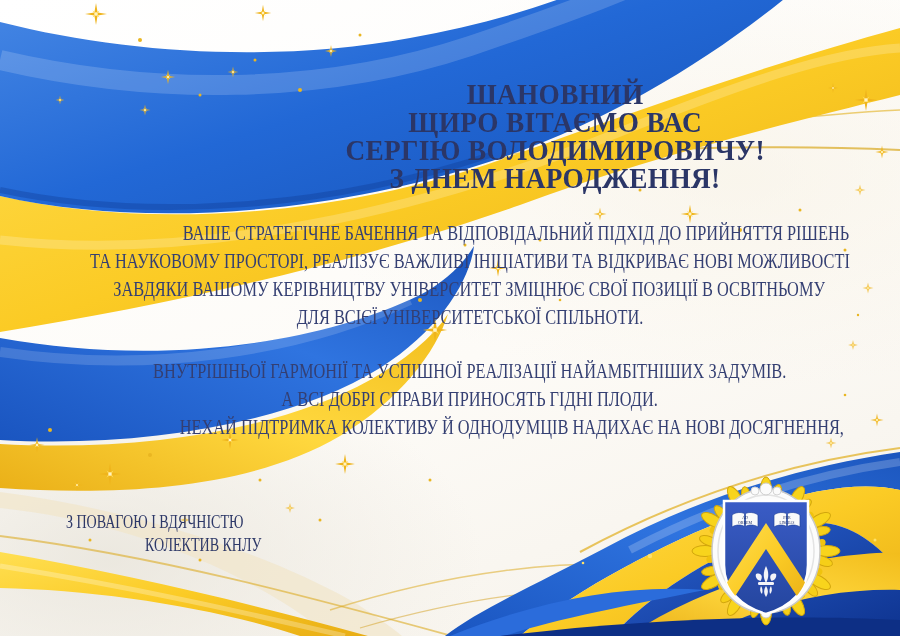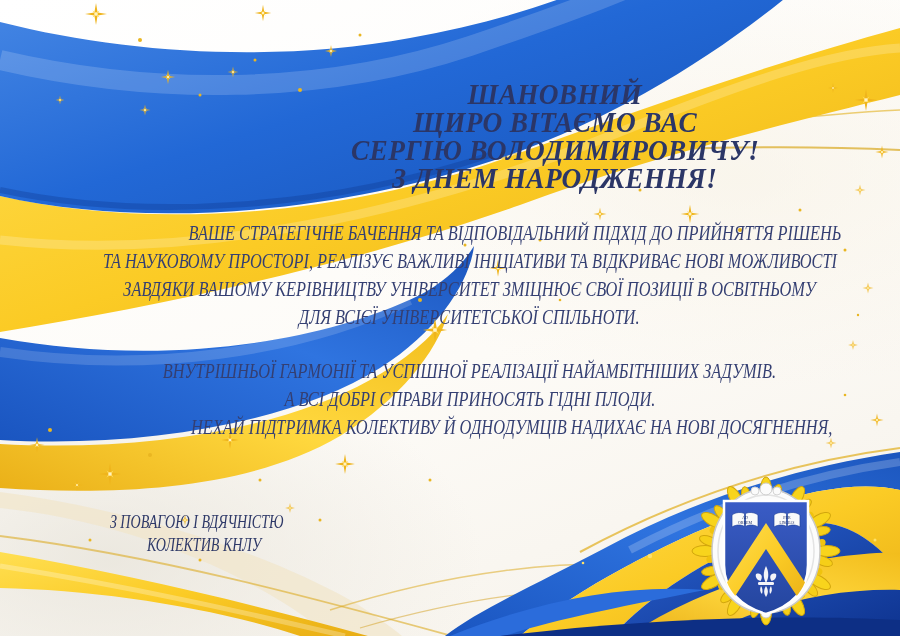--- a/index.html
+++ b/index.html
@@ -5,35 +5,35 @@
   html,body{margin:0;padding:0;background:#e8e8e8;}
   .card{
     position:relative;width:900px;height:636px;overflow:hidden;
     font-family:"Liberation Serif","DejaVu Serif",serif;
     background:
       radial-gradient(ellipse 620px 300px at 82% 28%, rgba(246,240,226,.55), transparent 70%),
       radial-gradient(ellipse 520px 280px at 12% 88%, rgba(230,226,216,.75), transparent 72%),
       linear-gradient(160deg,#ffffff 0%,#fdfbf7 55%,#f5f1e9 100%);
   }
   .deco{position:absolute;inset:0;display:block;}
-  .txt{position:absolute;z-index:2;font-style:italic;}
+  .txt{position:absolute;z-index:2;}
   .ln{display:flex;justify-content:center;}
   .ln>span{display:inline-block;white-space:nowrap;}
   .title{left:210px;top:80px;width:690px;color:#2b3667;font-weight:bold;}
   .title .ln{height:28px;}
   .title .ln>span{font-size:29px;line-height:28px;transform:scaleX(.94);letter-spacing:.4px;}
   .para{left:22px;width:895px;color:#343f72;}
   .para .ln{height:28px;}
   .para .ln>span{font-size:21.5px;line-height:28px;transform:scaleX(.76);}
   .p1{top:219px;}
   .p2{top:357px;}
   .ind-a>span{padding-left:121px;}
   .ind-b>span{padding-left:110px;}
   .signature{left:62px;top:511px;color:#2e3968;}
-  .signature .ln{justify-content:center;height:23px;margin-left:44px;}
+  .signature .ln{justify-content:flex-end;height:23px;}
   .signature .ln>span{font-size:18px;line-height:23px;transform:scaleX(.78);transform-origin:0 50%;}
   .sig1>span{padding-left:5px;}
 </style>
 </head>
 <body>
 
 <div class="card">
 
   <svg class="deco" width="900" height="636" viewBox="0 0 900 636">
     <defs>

• [HOW TO COMPLETE THIS TASK]: Where does the string "display" appear in the records above? Return every line that holds it.

• [EXERCISE RESPONSE]:
   .deco{position:absolute;inset:0;display:block;}
   .ln{display:flex;justify-content:center;}
   .ln>span{display:inline-block;white-space:nowrap;}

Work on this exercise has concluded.